Jim O'Neill, que ocupa desde 2001 o cargo
de chefe de pesquisa em economia global do Goldman Sachs, afirmou que “o efeito
imediato das sanções à Rússia foi destacar a continuidade do domínio dos EUA.
Mas também pode forçar muitas economias emergentes a reconsiderar a abordagem
de livro texto na construção de reservas em moeda estrangeira para se
protegerem contra crises econômicas”.
Falando no podcast Odd Lots da Bloomberg, o
chefe global de estratégia de taxas de juros de curto prazo do Credit Suisse
observou que as guerras tendem a transformar as conjunturas para as moedas
globais, e a perda da Rússia do acesso às suas reservas em moeda estrangeira
enviou uma mensagem a todos os países: “Eles não podem contar com esses
estoques de dinheiro como seus, em caso de tensão. Pode fazer cada vez menos
sentido para os gestores de reservas globais reter dólares por segurança, já
que eles podem ser retirados quando são mais necessários”.
Em dezembro de 2021, a participação do
renminbi chinês nos pagamentos internacionais era de apenas 2,7%, (muito) atrás
do dólar americano com 40,5%, euro com 36,7% e libra esterlina com 5,89%. A
participação do rublo russo foi de 0,21%.
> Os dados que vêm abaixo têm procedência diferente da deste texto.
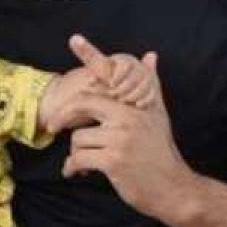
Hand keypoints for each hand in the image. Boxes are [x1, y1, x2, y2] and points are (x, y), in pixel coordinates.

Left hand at [60, 58, 199, 222]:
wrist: (174, 188)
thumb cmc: (160, 151)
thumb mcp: (158, 115)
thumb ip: (151, 85)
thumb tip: (150, 55)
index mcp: (134, 104)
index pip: (107, 76)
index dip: (90, 54)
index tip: (74, 38)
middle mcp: (128, 116)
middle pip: (81, 105)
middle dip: (61, 117)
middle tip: (52, 127)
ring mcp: (121, 138)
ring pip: (77, 138)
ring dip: (75, 153)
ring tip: (84, 162)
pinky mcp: (113, 160)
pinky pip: (78, 158)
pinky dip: (73, 168)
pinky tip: (76, 172)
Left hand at [69, 34, 158, 107]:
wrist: (119, 91)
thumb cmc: (105, 74)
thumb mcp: (97, 65)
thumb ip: (87, 53)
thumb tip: (73, 38)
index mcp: (124, 60)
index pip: (125, 65)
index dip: (118, 75)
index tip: (110, 83)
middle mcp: (138, 67)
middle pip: (134, 78)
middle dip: (123, 89)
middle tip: (113, 95)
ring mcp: (147, 78)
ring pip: (145, 86)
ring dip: (133, 95)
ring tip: (123, 101)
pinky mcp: (153, 90)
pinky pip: (153, 94)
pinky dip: (145, 100)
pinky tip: (137, 105)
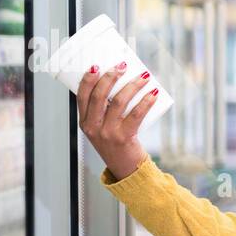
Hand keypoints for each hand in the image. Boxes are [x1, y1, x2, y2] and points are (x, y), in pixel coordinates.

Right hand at [76, 63, 160, 180]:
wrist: (126, 169)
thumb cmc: (116, 144)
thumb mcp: (102, 128)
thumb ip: (104, 111)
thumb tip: (120, 82)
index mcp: (84, 123)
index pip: (82, 96)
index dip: (88, 79)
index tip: (96, 65)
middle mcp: (93, 128)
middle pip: (99, 96)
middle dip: (110, 77)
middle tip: (122, 66)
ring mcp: (108, 133)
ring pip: (119, 102)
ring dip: (133, 86)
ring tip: (143, 77)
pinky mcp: (124, 137)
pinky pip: (136, 115)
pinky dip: (146, 101)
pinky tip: (153, 94)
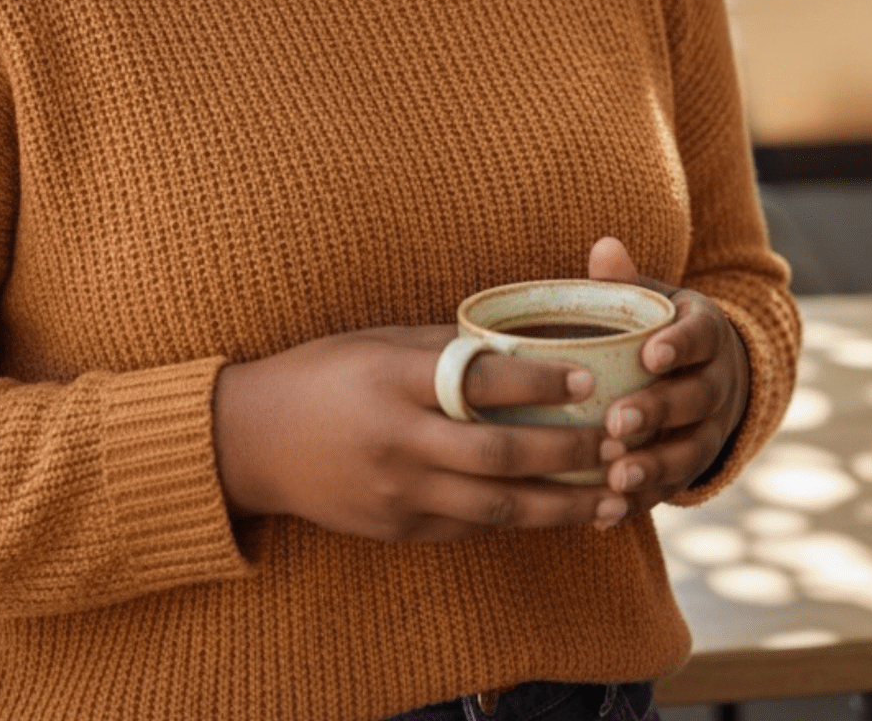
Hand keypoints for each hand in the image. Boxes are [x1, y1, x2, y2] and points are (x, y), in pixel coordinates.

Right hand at [214, 325, 636, 542]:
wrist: (254, 440)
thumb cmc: (324, 373)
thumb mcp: (379, 344)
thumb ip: (444, 351)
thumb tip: (520, 344)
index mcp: (393, 379)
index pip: (481, 381)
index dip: (540, 381)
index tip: (587, 377)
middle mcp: (398, 440)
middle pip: (500, 453)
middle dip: (567, 451)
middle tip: (617, 441)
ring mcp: (398, 493)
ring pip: (497, 507)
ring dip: (561, 504)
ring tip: (612, 495)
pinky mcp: (399, 529)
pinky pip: (471, 527)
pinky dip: (519, 520)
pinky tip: (558, 513)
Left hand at [588, 236, 749, 526]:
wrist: (710, 374)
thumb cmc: (660, 329)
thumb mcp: (652, 298)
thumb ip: (626, 280)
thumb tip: (604, 248)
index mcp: (707, 334)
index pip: (699, 337)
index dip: (679, 346)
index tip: (650, 354)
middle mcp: (718, 385)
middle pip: (695, 400)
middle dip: (658, 412)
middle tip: (616, 422)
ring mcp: (710, 431)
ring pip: (690, 452)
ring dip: (654, 467)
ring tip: (615, 477)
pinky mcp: (693, 468)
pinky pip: (673, 490)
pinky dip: (642, 504)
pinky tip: (606, 515)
Os impactos econômicos de longo prazo dos
eventos históricos que se desenrolam ainda serão conhecidos. Só o tempo
revelará suas consequências.
Keynes publicou as “Consequências
Econômicas da Paz em 1919”, alertando que as reparações de guerra visando
esmagar a vida econômica da Alemanha, derrotada na Primeira Guerra, não
proporcionariam o sistema económico equitativo necessário à prosperidade da
Europa. Vinte anos separam o texto do início da II GM na Europa. Em 1925,
Keynes escreve as “Consequências Econômicas do Sr. Churchill”, onde adverte
sobre os riscos para Inglaterra de retornar ao padrão ouro, com restrições de
liquidez, perda de renda e competitividade da economia inglesa. Vinte anos
depois são ratificados os acordos de Bretton Woods, com o fim da hegemonia
inglesa.
“Há décadas em que nada acontece e há
semanas em que décadas acontecem”.
*Gabriel Galípolo, mestre em
Economia Política pela PUC-SP, é sócio da Galípolo Consultoria.
*Luiz Gonzaga Belluzzo é
professor titular do Instituto de Economia da Unicamp.